Copy every line of the entries that has the string "Tumor" in it.

* PROVIDED INFORMATION:

* * * *

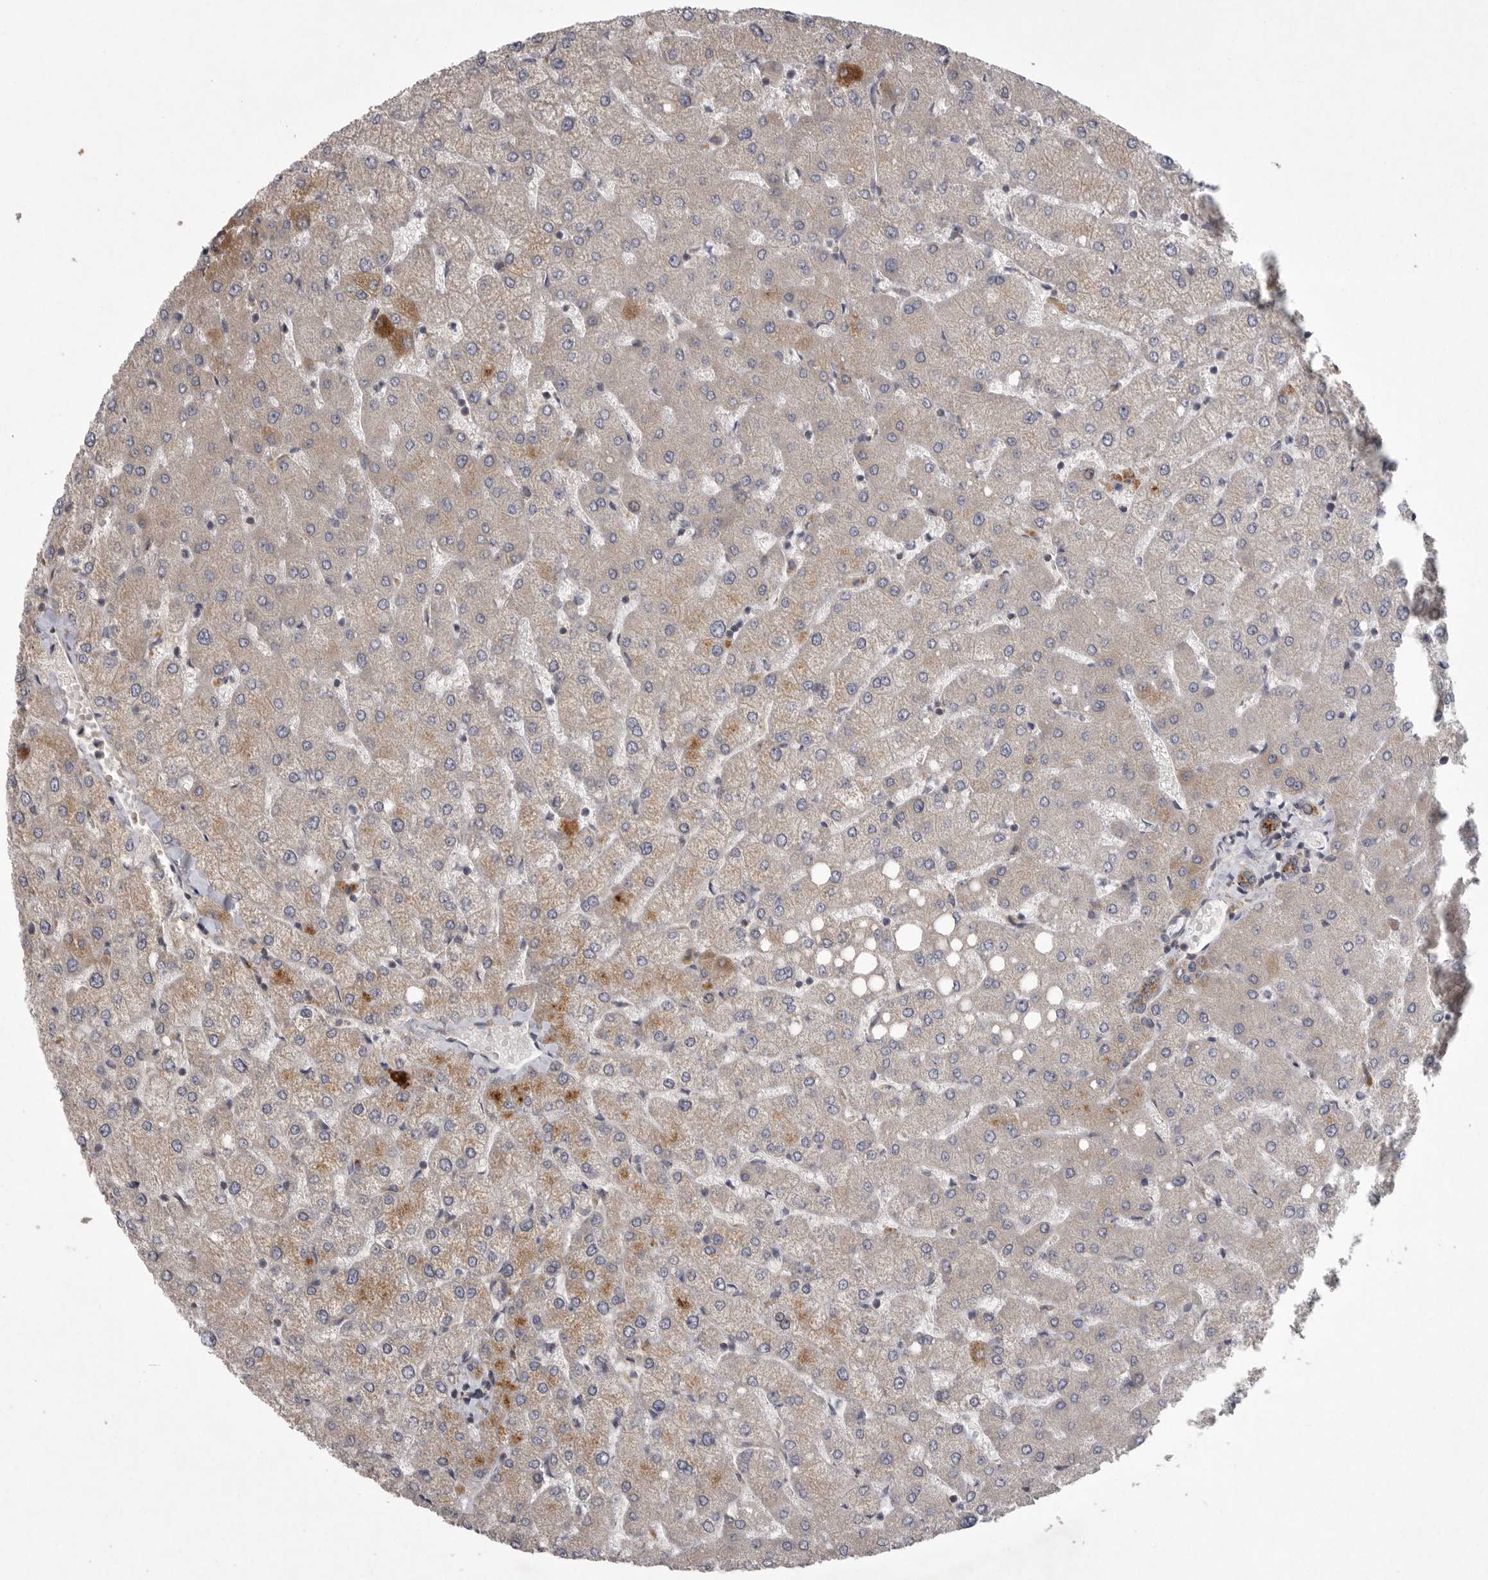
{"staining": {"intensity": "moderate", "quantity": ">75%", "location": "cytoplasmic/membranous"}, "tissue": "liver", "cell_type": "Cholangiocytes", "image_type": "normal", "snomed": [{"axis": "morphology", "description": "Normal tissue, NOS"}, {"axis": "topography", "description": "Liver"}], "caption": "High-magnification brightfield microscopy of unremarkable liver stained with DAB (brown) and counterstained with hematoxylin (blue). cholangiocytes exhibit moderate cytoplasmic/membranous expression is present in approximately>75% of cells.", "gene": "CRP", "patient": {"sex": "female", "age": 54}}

* * * *

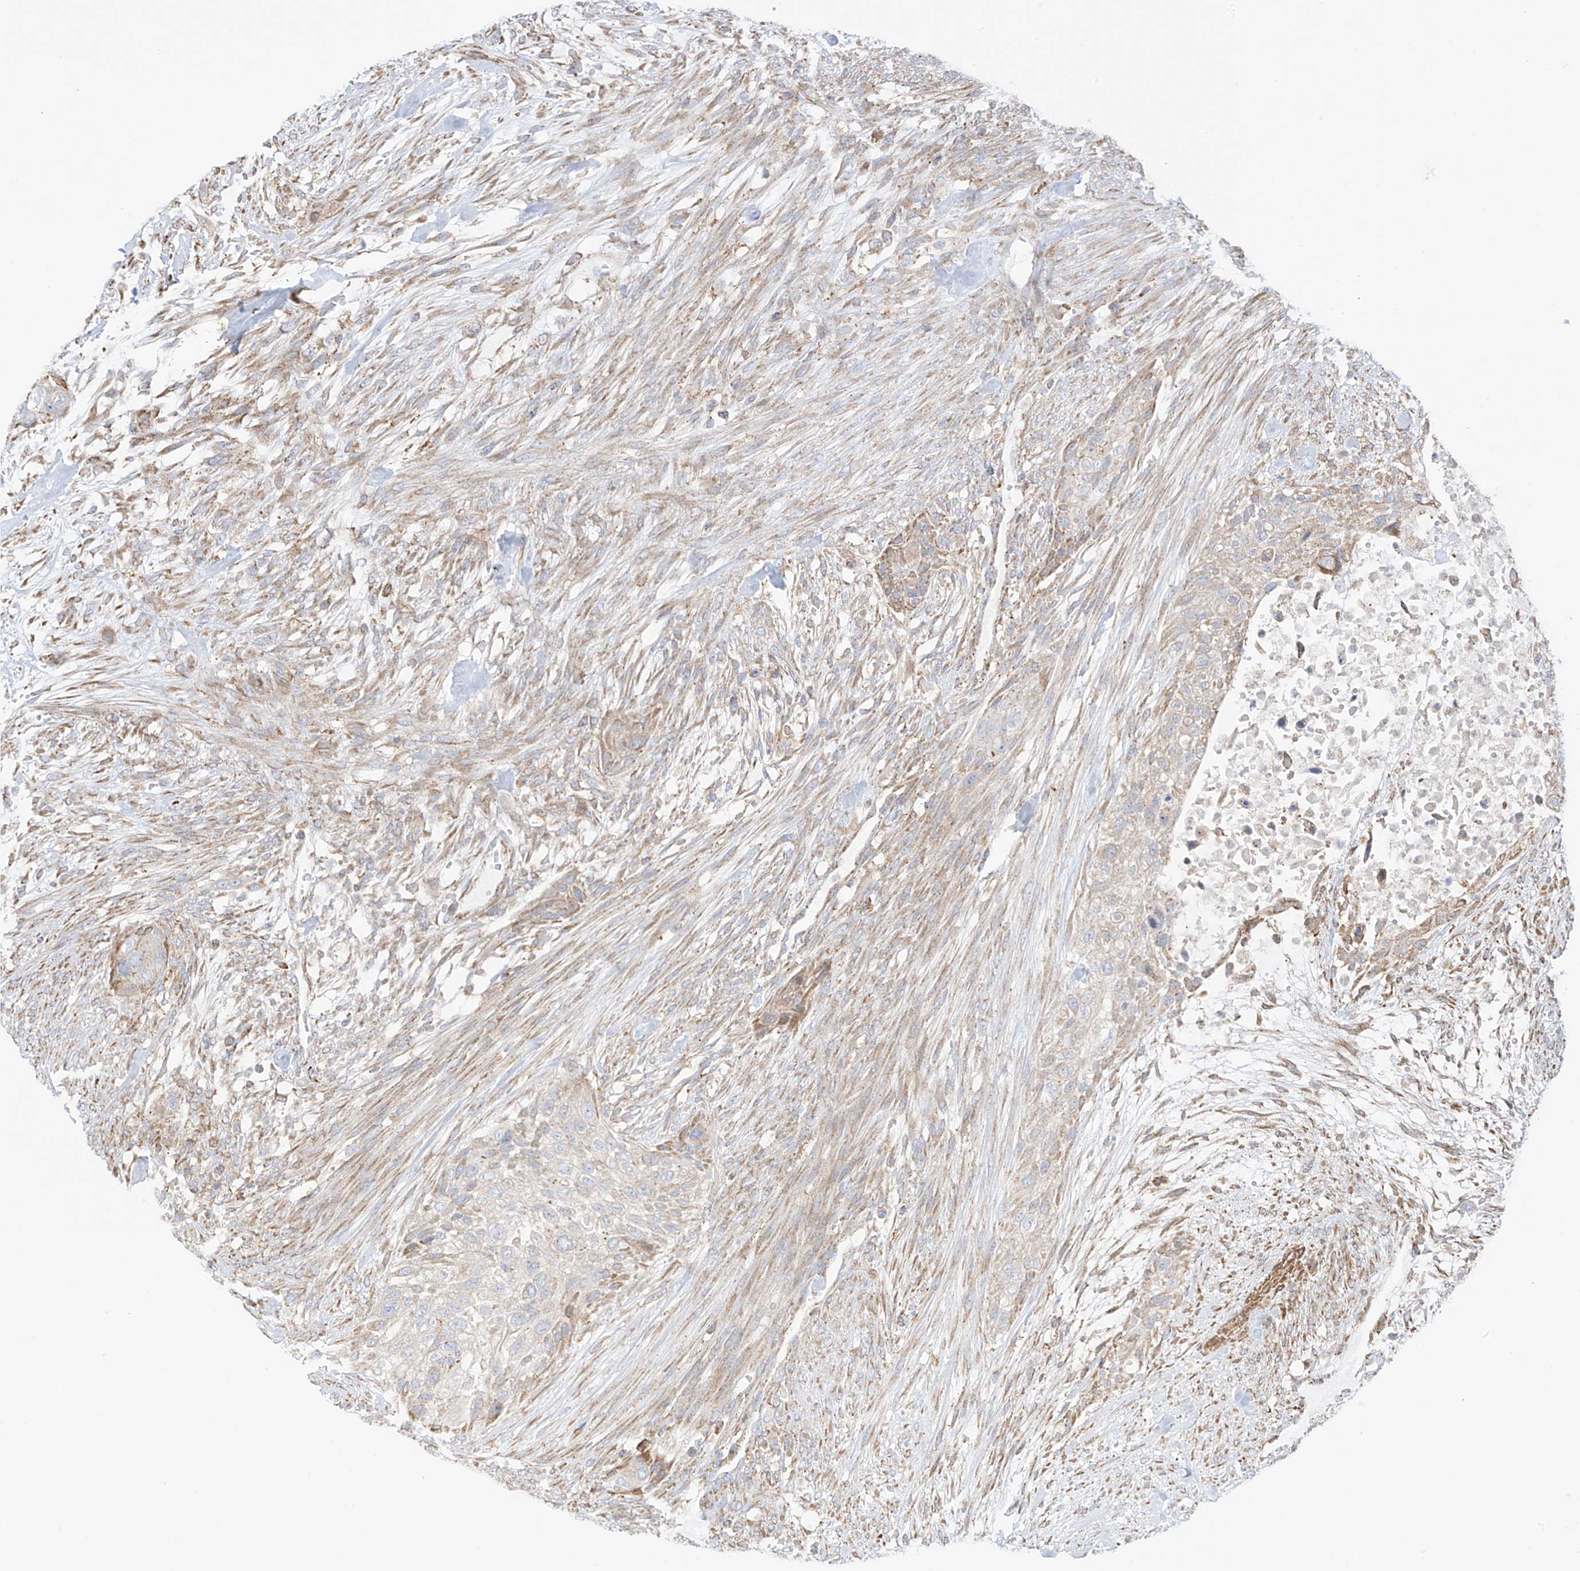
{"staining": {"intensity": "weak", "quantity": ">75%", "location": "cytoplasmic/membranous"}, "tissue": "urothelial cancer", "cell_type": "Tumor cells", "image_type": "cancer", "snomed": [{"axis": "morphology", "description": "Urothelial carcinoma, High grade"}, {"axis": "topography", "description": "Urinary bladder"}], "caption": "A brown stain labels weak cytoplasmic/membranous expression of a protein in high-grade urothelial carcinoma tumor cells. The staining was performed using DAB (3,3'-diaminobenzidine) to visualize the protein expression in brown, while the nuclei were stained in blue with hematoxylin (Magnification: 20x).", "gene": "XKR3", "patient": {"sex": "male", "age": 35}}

* * * *

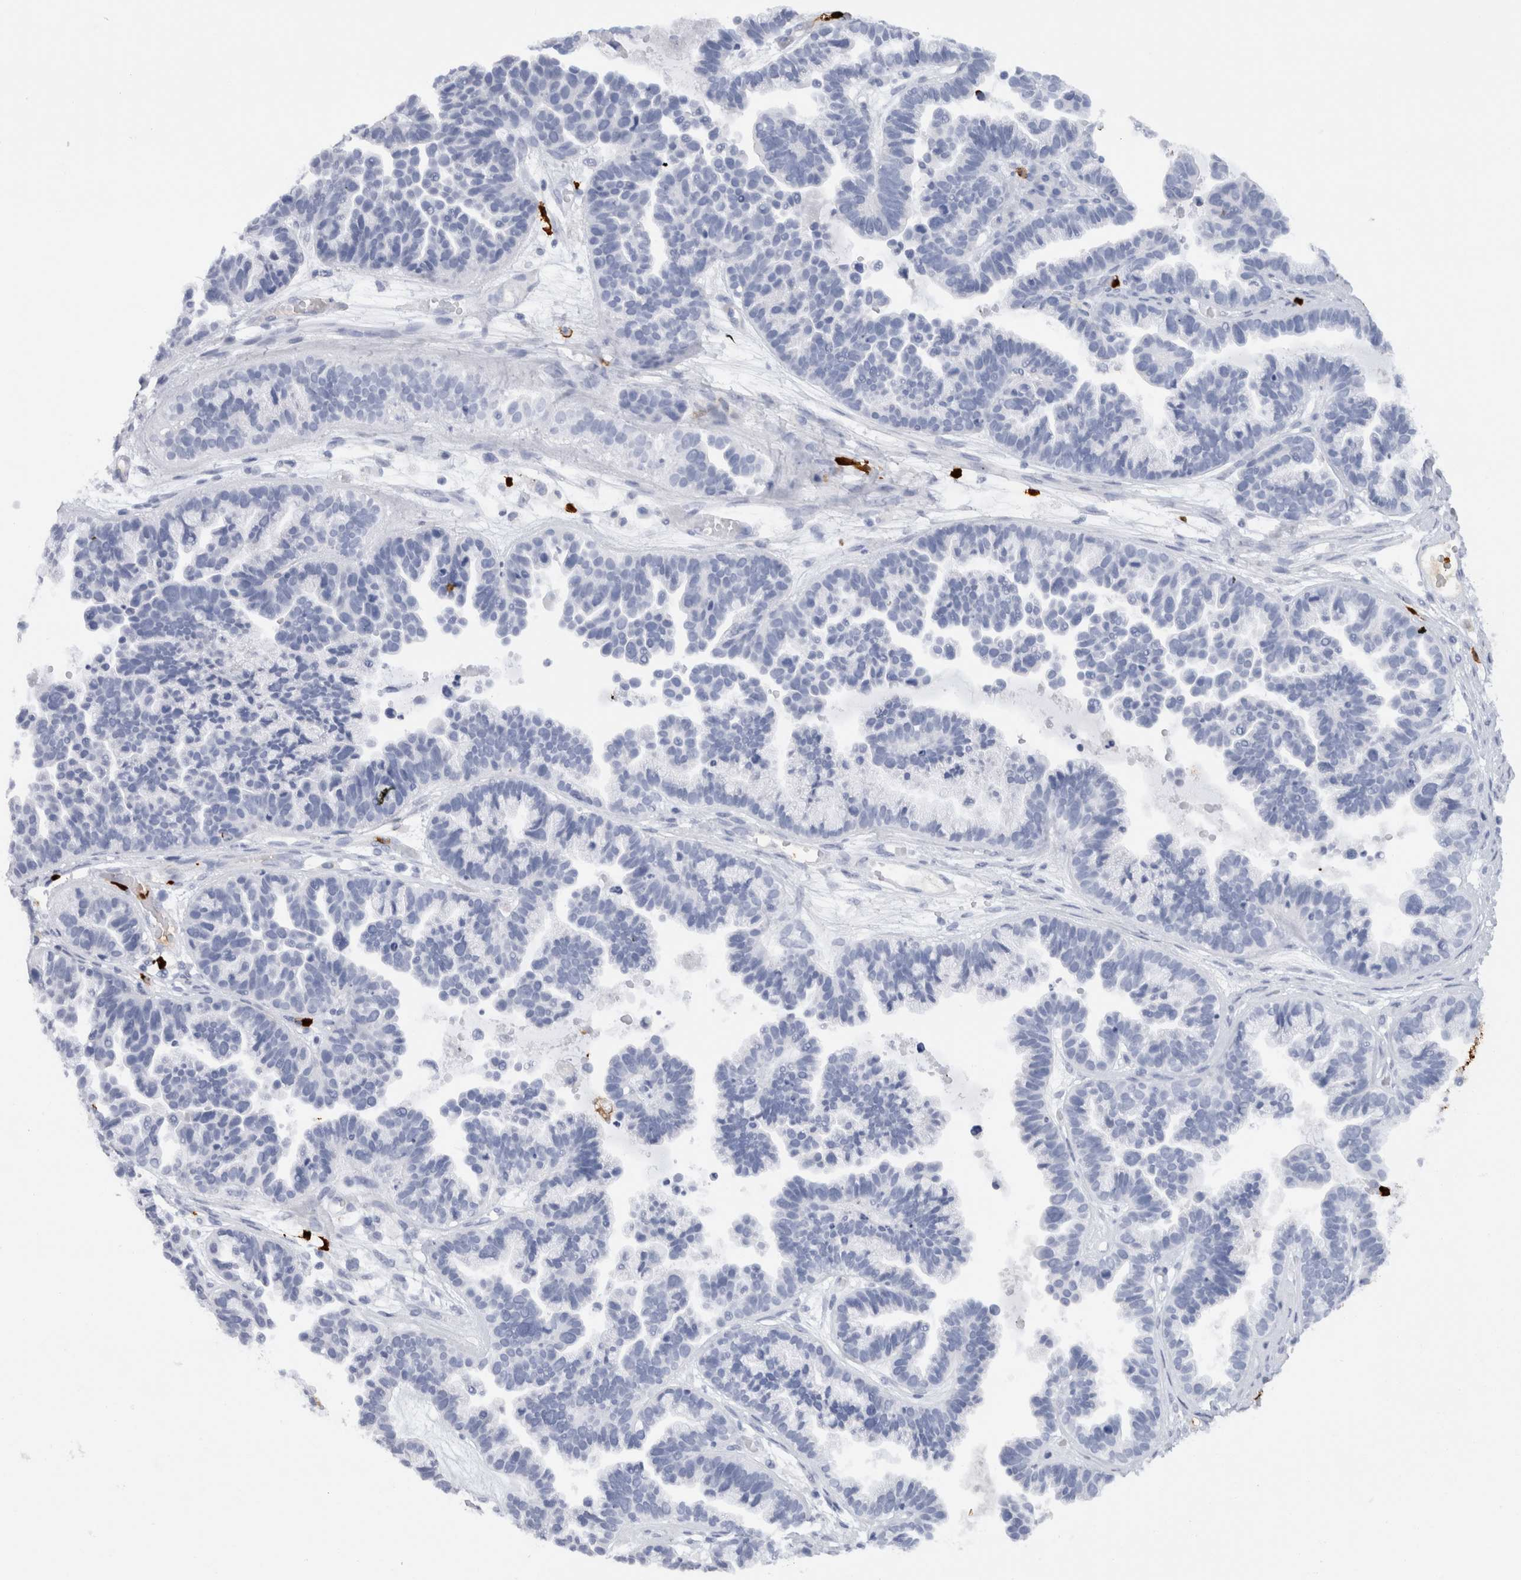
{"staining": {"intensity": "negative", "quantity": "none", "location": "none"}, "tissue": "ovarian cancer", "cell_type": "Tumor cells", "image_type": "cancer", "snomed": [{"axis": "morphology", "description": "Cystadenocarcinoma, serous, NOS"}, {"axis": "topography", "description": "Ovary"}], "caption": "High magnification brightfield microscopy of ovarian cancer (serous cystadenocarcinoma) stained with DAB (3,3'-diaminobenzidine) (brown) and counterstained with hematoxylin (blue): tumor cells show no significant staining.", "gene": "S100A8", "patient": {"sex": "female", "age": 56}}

* * * *

* ANSWER BELOW:
{"staining": {"intensity": "weak", "quantity": ">75%", "location": "cytoplasmic/membranous"}, "tissue": "urothelial cancer", "cell_type": "Tumor cells", "image_type": "cancer", "snomed": [{"axis": "morphology", "description": "Urothelial carcinoma, High grade"}, {"axis": "topography", "description": "Urinary bladder"}], "caption": "A brown stain labels weak cytoplasmic/membranous expression of a protein in high-grade urothelial carcinoma tumor cells. The staining was performed using DAB (3,3'-diaminobenzidine) to visualize the protein expression in brown, while the nuclei were stained in blue with hematoxylin (Magnification: 20x).", "gene": "XKR3", "patient": {"sex": "male", "age": 35}}
{"staining": {"intensity": "negative", "quantity": "none", "location": "none"}, "tissue": "ovarian cancer", "cell_type": "Tumor cells", "image_type": "cancer", "snomed": [{"axis": "morphology", "description": "Cystadenocarcinoma, serous, NOS"}, {"axis": "topography", "description": "Ovary"}], "caption": "High magnification brightfield microscopy of ovarian cancer (serous cystadenocarcinoma) stained with DAB (3,3'-diaminobenzidine) (brown) and counterstained with hematoxylin (blue): tumor cells show no significant staining.", "gene": "S100A8", "patient": {"sex": "female", "age": 56}}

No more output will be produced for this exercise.